Quotulatiousness

November 28, 2011

Megan McArdle reviews some recent scolding books on thrift

Filed under: Economics, Media — Tags: , , , , , — Nicholas @ 08:39

Megan McArdle admits right up front that she recently splurged on a very spendy kitchen appliance, so you know she does not number herself among the community of scolds on the topic of thrift:

For decades, Americans have wallowed in credit, shunned savings and delighted in debt. In 1982, the personal savings rate was 10.9% of disposable income, by 2005 it had fallen to just 1.5%. It has since rebounded, but remains a measly 5%.

All this profligacy supports a rather vibrant cottage industry in polemics against consumerism. Authors as varied as the economist Robert H. Frank (1999’s “Luxury Fever”) and the political theorist Benjamin R. Barber (2007’s “Consumed”) have ganged up on what they see as the particularly unequal and excessive American spending habits. Unsurprisingly considering their abhorrence of waste, they are avid recyclers; the same arguments, behavioral economics studies and anecdotes appear time and time again. Access to credit makes consumers overspend. Materialistic people are anxious and unhappy. The conspicuous-consumption arms race is unwinnable. Down with status competition! Down with long work weeks, grueling commutes and McMansions! Up with family time, reading and walkable neighborhoods! The effect is rather like strolling down the main tourist strip in a beach town: Each merchant rushes out of his shop, gesticulating wildly and showing you exactly the same thing that you saw at all the previous stores.

The latest person to open up shop on this boardwalk is Baylor marketing professor James A. Roberts. “Shiny Objects: Why We Spend Money We Don’t Have in Search of Happiness We Can’t Buy” runs mostly true to form, its main innovation being to add financial self-help advice to the usual lectures.
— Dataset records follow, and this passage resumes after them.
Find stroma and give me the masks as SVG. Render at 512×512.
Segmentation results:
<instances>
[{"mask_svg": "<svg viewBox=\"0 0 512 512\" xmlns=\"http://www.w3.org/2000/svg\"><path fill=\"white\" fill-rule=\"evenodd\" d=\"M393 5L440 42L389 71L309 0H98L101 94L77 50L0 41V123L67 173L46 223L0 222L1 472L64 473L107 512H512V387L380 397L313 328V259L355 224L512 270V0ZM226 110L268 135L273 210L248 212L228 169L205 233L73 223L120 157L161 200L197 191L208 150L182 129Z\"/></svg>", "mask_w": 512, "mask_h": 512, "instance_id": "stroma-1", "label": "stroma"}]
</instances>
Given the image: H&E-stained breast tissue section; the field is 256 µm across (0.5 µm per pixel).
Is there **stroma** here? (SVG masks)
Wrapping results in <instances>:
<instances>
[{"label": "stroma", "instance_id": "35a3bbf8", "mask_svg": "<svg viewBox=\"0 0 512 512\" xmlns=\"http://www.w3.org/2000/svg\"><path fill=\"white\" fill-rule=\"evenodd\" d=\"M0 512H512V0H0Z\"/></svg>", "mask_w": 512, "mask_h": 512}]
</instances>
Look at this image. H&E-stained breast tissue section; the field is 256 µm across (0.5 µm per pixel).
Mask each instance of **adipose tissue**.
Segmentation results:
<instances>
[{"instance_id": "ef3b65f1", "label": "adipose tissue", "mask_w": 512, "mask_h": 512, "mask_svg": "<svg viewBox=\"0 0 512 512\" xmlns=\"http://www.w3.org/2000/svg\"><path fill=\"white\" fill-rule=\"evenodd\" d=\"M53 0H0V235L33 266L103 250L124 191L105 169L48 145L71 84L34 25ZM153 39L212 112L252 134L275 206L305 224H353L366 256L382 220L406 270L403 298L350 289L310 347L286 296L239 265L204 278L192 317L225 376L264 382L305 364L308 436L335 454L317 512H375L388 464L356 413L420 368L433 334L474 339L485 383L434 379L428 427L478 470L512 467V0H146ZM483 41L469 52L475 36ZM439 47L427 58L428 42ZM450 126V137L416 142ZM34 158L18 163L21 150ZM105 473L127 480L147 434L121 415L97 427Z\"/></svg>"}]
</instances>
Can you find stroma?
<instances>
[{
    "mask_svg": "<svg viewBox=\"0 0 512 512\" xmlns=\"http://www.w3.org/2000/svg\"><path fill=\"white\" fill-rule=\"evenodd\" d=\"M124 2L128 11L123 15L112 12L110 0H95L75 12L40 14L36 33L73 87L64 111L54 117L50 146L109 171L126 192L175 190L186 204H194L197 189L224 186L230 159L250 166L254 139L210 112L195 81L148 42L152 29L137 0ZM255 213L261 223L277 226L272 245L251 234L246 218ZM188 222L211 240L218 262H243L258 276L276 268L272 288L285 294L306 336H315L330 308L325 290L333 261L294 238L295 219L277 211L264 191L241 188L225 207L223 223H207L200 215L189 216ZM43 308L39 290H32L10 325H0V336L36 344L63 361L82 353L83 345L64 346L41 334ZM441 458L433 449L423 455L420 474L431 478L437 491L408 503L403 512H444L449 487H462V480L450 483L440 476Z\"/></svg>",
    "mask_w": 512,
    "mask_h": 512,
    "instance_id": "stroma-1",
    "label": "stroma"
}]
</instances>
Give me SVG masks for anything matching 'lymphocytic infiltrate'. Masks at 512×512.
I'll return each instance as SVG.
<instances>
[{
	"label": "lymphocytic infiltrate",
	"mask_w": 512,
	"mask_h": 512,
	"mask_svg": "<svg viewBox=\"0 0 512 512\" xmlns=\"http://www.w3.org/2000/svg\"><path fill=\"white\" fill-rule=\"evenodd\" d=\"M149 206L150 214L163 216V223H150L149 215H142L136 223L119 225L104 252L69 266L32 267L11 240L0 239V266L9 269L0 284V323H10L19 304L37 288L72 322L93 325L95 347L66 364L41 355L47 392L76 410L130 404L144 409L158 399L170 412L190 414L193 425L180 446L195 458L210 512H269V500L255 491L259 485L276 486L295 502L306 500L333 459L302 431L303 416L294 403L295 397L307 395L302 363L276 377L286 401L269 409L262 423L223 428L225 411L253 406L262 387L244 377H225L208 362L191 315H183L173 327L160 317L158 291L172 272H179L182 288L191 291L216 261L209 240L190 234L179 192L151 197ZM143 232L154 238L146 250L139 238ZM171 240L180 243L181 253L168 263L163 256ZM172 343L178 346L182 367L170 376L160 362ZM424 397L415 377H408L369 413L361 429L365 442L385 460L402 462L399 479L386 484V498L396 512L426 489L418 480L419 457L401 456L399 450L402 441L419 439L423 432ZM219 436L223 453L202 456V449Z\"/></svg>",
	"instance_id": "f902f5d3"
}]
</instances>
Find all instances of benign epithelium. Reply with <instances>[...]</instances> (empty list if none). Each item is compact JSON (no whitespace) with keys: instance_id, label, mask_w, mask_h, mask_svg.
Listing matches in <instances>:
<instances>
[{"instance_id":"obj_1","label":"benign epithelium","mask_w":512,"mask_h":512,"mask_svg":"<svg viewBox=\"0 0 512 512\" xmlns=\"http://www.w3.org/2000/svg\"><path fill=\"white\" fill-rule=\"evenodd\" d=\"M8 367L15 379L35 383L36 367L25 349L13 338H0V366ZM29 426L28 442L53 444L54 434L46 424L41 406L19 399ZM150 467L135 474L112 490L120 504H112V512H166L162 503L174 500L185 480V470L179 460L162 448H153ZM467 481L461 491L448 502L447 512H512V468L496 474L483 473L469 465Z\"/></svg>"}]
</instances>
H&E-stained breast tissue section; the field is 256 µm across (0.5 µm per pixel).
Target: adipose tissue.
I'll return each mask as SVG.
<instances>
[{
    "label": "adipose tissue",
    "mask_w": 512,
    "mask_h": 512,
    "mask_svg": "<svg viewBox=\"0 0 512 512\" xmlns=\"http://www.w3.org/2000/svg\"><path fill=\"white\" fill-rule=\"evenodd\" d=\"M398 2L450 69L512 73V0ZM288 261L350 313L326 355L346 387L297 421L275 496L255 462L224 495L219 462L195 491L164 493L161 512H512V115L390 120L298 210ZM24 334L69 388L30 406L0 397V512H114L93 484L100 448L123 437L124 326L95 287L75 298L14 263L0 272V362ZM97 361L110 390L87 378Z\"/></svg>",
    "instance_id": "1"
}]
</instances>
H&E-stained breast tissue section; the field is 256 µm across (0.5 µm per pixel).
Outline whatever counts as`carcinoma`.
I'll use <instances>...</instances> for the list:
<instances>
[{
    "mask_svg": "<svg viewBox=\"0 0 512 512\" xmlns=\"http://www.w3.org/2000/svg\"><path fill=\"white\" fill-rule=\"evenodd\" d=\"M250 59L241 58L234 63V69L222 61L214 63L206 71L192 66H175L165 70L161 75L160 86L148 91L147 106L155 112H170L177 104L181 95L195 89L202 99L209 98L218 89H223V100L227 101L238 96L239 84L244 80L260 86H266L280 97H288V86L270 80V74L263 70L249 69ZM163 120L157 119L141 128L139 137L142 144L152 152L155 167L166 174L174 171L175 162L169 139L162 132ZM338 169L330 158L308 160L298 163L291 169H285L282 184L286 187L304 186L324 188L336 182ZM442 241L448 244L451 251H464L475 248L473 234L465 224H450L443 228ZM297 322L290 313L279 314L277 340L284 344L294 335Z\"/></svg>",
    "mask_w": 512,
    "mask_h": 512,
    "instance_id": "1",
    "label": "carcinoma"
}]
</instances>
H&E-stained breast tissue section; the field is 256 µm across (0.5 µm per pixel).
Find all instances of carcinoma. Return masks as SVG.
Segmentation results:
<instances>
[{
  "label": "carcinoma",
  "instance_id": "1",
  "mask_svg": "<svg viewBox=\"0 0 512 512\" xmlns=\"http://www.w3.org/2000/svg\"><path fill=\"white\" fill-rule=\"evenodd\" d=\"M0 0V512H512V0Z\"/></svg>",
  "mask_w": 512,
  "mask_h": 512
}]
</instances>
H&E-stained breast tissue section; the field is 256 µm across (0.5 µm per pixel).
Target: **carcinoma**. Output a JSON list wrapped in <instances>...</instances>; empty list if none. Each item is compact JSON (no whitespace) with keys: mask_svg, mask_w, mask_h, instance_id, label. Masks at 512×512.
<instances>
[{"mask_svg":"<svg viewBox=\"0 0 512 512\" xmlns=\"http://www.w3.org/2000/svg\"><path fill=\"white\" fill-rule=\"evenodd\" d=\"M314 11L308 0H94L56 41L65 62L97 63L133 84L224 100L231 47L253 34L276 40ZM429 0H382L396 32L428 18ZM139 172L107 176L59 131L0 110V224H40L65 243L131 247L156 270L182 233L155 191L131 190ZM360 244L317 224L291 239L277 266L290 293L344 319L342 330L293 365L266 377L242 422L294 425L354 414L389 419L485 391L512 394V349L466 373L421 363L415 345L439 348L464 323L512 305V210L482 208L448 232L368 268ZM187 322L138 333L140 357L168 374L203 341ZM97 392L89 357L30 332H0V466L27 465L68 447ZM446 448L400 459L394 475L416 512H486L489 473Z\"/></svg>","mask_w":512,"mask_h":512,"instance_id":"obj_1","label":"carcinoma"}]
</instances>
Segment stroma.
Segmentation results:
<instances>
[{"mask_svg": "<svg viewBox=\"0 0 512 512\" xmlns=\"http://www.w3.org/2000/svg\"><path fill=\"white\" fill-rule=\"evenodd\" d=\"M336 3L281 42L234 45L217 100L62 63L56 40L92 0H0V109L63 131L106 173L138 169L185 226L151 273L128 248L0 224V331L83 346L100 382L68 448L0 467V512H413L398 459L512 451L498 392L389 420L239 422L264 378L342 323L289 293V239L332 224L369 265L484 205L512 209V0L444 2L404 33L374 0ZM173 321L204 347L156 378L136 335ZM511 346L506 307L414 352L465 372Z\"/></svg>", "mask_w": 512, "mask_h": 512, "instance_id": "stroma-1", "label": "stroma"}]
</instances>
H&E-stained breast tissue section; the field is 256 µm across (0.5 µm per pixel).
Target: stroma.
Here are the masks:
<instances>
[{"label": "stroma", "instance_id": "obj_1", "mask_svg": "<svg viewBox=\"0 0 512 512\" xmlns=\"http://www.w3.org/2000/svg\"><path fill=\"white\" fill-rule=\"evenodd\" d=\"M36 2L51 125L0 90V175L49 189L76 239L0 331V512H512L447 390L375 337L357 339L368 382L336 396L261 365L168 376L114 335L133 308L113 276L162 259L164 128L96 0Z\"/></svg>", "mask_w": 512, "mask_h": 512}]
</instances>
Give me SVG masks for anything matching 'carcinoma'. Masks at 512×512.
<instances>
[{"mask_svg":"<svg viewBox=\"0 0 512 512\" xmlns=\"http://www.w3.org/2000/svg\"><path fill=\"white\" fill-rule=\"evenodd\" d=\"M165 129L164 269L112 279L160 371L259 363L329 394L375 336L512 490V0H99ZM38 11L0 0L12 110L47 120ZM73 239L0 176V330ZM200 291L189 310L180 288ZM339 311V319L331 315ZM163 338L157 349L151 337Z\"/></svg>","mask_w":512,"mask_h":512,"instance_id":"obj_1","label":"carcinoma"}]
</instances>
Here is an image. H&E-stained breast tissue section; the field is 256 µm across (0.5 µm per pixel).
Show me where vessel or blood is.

The book includes not only exhortations but actual instructions—how to make a budget, get out of debt and save for retirement.

It’s a thorough survey of both academic research on consumerism and basic finance advice. Still, I first ran into an argument I hadn’t seen before somewhere around page 200 — that the perfect surfaces of modern products hasten the replacement cycle because they show wear so badly — and well before then Mr. Roberts had fallen into some of the terrible habits of the genre. Though less openly contemptuous of the spendthrift masses than many of his fellow scolds, he still exudes that particular sanctimonious anti-materialism so often found among modestly remunerated professors and journalists.

Here are some of the things that upset him and that “document our preoccupation with status consumption”: Lucky Jeans, bling, Hummers, iPhones, 52-inch plasma televisions, purebred lapdogs, McMansions, expensive rims for your tires, couture, Gulfstream jets and Abercrombie & Fitch. This is a fairly accurate list of the aspirational consumption patterns of a class of folks that my Upper West Side neighbors used to refer to as “these people,” usually while discussing their voting habits or taste in talk radio. As with most such books, considerably less space is devoted to the extravagant excesses of European travel, arts-enrichment programs or collecting first editions.